Joan Lindsay grew up in her birthplace of East St Kilda in Victoria. Her father was Sir Theyre Weigall, while her mother, Annie Sophie Henrietta (aka A. S. H. Weigall, q.v.), was the daughter of the Governor of Tasmania, Sir Robert Hamilton. Lindsay attended Clyde Girls Grammar School in St Kilda, which became the model for Appelyard College in Picnic at Hanging Rock. From 1916 to 1920 she studied painting at the National Gallery of Victoria, where she shared a studio with Maie Casey, with whom she had a lifelong friendship. Lindsay was a promising artist and in 1921 exhibited for the first time with the Victorian Artists Society. On St Valentine's Day, 1922 in London, she married Daryl Lindsay (q.v.), artist and member of the famous Lindsay family.
In 1936 Lindsay published a parody, Through Darkest Pondelayo, under the pseudonym Serena Livingstone-Stanley. At about the same time she was writing plays and although they were not published, one of them, Wolf (written with Margot Neville, q.v.) was performed in Swanage, England, in 1930. In 1941 her husband was appointed Director of the National Gallery of Victoria, a position he held until 1956, the same year in which he received a knighthood. In 1941 Lindsay and her husband collaborated in the writing of The Story of the Red Cross. During the next few years Lindsay was joint author with Ursula Hoff and Alan McCulloch of Masterpieces of the National Gallery of Victoria (1949) and co-edited Early Melbourne Architecture, 1840-1888, with Maie Casey and others. She also joined with Maie Casey, Rosemary Dobson and Marnie Bassett in writing the words of A Company of Carols, which was set to music by Margaret Sutherland (1967).

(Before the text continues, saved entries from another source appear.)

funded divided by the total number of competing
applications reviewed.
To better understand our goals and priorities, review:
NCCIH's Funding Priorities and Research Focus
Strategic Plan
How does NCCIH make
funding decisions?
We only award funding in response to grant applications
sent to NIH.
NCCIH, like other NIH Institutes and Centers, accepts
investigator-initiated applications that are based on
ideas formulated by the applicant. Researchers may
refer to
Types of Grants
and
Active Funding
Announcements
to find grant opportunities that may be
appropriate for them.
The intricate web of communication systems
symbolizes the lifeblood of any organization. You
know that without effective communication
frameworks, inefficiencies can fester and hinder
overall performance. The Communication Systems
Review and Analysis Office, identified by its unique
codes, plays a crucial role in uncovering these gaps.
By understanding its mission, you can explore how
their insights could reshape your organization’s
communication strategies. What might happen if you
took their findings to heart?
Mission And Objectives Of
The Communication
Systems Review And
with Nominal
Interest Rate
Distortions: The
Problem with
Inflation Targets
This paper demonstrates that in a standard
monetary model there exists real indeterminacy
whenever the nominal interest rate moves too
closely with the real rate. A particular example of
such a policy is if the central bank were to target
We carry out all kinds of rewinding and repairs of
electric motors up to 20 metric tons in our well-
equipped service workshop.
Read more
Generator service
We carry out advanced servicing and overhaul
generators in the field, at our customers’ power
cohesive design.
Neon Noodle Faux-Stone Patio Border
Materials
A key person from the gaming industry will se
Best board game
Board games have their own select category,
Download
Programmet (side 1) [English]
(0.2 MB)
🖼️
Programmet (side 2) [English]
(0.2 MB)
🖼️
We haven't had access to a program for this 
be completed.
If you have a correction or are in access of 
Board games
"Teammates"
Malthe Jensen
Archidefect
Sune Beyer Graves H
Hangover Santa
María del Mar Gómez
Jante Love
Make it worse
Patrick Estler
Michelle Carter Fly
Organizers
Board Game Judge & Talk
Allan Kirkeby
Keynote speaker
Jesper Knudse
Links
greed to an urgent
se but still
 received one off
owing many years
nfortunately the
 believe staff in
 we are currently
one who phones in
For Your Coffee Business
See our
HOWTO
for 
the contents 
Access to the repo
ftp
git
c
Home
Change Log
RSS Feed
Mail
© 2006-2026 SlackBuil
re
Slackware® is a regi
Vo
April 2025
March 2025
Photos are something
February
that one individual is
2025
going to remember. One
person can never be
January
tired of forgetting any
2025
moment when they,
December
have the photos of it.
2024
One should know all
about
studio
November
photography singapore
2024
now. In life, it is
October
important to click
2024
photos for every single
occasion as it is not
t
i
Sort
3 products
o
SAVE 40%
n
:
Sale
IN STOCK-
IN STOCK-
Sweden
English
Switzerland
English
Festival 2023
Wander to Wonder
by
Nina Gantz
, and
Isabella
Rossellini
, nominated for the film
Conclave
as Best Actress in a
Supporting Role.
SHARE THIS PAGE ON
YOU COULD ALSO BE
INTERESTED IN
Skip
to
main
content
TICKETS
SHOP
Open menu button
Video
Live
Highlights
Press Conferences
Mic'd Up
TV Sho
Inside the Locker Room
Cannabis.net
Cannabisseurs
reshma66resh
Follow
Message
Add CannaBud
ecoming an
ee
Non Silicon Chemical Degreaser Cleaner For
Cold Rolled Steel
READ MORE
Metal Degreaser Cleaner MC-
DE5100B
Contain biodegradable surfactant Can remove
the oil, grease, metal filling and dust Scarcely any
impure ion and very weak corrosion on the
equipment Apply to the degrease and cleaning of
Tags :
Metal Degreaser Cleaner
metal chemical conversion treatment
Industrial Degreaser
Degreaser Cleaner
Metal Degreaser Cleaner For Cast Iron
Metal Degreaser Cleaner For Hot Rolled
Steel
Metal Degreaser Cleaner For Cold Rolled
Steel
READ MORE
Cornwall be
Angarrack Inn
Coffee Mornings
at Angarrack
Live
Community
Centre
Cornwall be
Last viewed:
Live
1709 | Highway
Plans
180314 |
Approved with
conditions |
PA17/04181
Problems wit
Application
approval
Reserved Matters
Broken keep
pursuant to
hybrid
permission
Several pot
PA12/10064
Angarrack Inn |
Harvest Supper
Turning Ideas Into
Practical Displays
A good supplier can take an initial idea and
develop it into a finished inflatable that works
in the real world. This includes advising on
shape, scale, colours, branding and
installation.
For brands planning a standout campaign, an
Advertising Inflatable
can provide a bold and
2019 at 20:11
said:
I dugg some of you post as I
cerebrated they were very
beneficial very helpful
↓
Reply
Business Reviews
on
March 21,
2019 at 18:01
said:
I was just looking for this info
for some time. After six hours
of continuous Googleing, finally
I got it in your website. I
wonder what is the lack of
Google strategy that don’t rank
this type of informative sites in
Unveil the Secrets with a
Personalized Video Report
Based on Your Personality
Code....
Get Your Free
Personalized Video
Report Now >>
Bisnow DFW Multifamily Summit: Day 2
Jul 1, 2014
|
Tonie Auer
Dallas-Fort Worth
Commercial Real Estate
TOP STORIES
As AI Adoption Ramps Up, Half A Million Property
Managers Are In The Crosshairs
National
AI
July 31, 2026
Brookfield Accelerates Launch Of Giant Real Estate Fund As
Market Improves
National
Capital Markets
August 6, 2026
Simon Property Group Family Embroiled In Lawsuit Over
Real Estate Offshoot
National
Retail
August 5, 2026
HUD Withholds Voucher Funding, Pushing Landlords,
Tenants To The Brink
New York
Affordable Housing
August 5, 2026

Joan and Daryl Lindsay lived most of their married life at Mulberry Hill, Baxter, Victoria, which is now owned by the National Trust. Her neighbours and close friends were Keith Murdoch (q.v.) and Elisabeth Murdoch. Another close friend was her cousin Martin Boyd (q.v.) and she was particularly influential in the genesis of his novel Nuns in Jeopardy (1940). Her sister, Marian Weigall (q.v.), published poetry, while her brother Theyre Hamilton Weigall (q.v.) was the author of a novel. At Mulberry Hill Joan Lindsay wrote her autobiographical works Time Without Clocks (1962) and Facts Soft and Hard (1964), as well as her most famous book, Picnic at Hanging Rock (1967), which was later made into an internationally acclaimed film by Peter Weir. Her last book was the children's story Syd Sixpence (1982).
Note: Writing as A. S. H. Weigall, Joan Lindsay's mother published an autobiography My Little World: Recalled (1934); after Theyre Weigall's death, A.S.H. Weigall married T. G. Tucker (q.v.), whom Joan Lindsay greatly admired.